Exercise instructions:
1 - Could you render this sentence from the passage on qualitative study design into Spanish: "Qualitative research usually aims to reflect the diversity within a given population."
2 - Can you carry on the passage on qualitative study design, picking up right after its final sentence?

Qualitative study design

Qualitative studies aim to explore, interpret or obtain a deeper understanding of little known or complex issues. This section of the paper briefly introduces some of the important aspects of qualitative study design. Qualitative data can be obtained by various methods. For example, the in-depth interview is a face to face conversation between the researcher and the participant which allows exploration of issues or topics of relevance. Another method is the focus group where the researcher facilitates a group discussion in which group interaction generates the data.

Sampling

It is important to appreciate that the sampling methods used for qualitative studies are very different from quantitative studies which aspire to statistical generalisability. Qualitative research usually aims to reflect the diversity within a given population. There are several sampling techniques available but the most common is purposive sampling whereby participants are chosen because of their particular demographic characteristics, behaviours, attitudes or experiences. For further details on sampling methods for qualitative studies see Silverman.13

Sample size

Depending on the research aims and the study population, a decision has to be made as to how many people will be recruited to the study. The number of participants is usually smaller than in a quantitative study but the information received from each participant is of greater depth. You should decide at the outset what groups or types of people will be interviewed. However, since the aim of qualitative research is to explore and understand rather than quantify, the number of participants is often determined by issues that emerge from the research process such as the range of experiences described or the variety of different explanations given. Efforts should be made to obtain data that contradict explanations or information already received by extending the sample into a different area or group.14

Data collection

The process of data collection for qualitative studies is very dependent on the skills of the interviewer or focus group facilitator. The interviewer is usually guided by a topic list and asks open-ended questions to encourage respondents to tell their story in their own words. Since it is very easy to influence the responses that are given, interviews should only be undertaken by trained researchers (see Table 1 for further information on training courses). Even so, it is not possible to fully control for the researcher's perspective or interviewer bias and thus it is important to clearly state the background or perspectives of the researcher in the study report. All interviews and focus group discussions should be recorded on tape and if appropriate, supplementary written 'field notes' taken.1

Storing qualitative data

Qualitative data consist of large amounts of tape recorded or written information. The essence of data storage is to get all information into written transcripts which are then analysed. To conform with the Data Protection Act, the transcripts need to be anonymised as before. The tapes should be destroyed at the end of the study. Figure 3 gives an example of a transcript from a focus group interview.

Data supplied:

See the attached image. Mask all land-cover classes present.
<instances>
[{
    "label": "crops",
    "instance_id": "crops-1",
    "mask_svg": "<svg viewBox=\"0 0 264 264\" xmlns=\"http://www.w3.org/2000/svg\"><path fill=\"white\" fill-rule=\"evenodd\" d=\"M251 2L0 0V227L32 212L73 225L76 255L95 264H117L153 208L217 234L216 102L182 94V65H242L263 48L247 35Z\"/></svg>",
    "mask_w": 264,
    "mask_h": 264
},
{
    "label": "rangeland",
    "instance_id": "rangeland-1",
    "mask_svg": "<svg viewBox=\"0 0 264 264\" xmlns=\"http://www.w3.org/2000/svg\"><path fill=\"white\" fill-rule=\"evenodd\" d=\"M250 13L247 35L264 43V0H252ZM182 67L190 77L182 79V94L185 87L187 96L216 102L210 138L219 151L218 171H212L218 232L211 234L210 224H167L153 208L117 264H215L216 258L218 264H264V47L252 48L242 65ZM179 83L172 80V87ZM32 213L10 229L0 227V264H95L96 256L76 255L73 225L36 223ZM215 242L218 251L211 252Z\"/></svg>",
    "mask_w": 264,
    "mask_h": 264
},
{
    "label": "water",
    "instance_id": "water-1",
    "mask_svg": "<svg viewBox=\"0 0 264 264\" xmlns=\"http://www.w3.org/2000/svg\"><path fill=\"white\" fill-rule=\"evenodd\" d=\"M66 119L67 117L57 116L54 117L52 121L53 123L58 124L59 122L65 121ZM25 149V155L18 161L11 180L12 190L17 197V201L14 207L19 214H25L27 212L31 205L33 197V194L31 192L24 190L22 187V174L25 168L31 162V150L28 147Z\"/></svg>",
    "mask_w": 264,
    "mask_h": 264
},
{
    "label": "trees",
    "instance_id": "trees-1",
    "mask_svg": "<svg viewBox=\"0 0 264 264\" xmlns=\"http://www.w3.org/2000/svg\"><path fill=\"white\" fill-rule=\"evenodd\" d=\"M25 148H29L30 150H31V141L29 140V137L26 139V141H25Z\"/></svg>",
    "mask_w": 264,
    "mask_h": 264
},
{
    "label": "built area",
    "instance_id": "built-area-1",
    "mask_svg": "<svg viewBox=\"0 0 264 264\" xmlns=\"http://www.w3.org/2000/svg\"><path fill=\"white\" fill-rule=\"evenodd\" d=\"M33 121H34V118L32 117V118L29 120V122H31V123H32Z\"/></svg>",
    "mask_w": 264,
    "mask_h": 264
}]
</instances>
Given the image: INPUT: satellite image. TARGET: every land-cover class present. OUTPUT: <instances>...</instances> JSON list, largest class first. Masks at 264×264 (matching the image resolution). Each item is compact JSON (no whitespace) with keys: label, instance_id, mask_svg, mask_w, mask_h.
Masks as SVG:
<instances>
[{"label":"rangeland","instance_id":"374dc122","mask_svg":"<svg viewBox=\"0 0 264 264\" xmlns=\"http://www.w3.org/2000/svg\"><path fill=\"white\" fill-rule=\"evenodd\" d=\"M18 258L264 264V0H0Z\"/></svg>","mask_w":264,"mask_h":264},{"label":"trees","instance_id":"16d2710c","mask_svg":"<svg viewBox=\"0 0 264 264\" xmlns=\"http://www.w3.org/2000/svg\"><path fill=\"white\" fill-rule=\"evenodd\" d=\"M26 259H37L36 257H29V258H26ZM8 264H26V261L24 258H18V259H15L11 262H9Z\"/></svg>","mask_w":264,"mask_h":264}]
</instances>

Task answers:
1 - La investigación cualitativa suele tener como objetivo reflejar la diversidad dentro de una población determinada.

2 -
Figure 3
figure 3

Example of a focus group transcript

Summary

In this article we have briefly described the steps that you should follow in designing a study to answer a research question. The importance of defining the aims and objectives of the study at the outset and continually referring back to these during the study design process has been emphasised. We have discussed some differences in approach and design of qualitative and quantitative studies. We have also stressed the need to seek advice from an experienced researcher and/or statistician at an early stage to ensure that the data collection process is as effective and efficient as possible.